[Material shown]
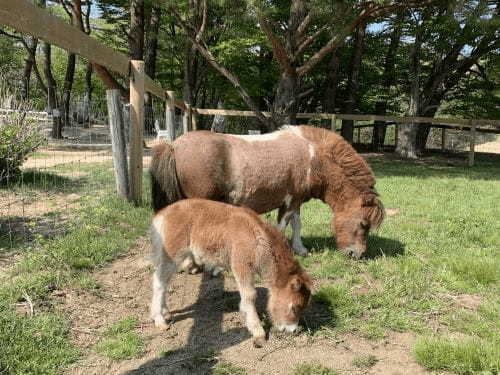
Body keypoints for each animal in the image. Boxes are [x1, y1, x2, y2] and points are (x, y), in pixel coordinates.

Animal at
[/Material shown]
[Material shown]
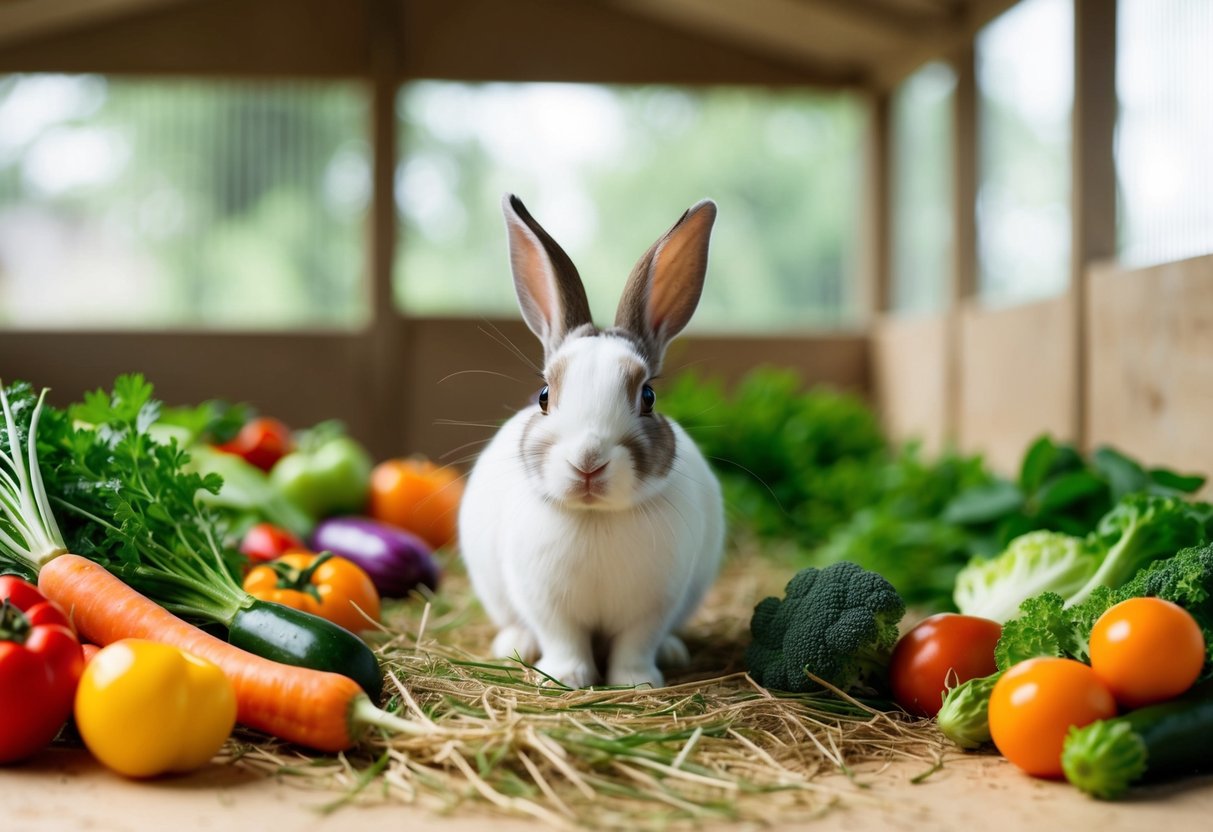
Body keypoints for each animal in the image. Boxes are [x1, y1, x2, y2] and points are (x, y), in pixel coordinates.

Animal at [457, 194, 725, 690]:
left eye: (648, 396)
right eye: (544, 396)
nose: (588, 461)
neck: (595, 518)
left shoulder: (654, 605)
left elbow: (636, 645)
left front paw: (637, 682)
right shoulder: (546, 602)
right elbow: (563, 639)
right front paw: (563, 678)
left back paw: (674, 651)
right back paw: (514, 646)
[/Material shown]
Transcribe, exactly and without additions, the lines of the records above, beginning with the line that contains "right eye: (544, 396)" and ending with the line that contains "right back paw: (514, 646)", both included.

right eye: (544, 396)
nose: (588, 461)
neck: (595, 518)
left shoulder: (654, 605)
left elbow: (636, 645)
left front paw: (637, 682)
right shoulder: (546, 602)
right elbow: (563, 639)
right front paw: (563, 678)
left back paw: (674, 651)
right back paw: (514, 646)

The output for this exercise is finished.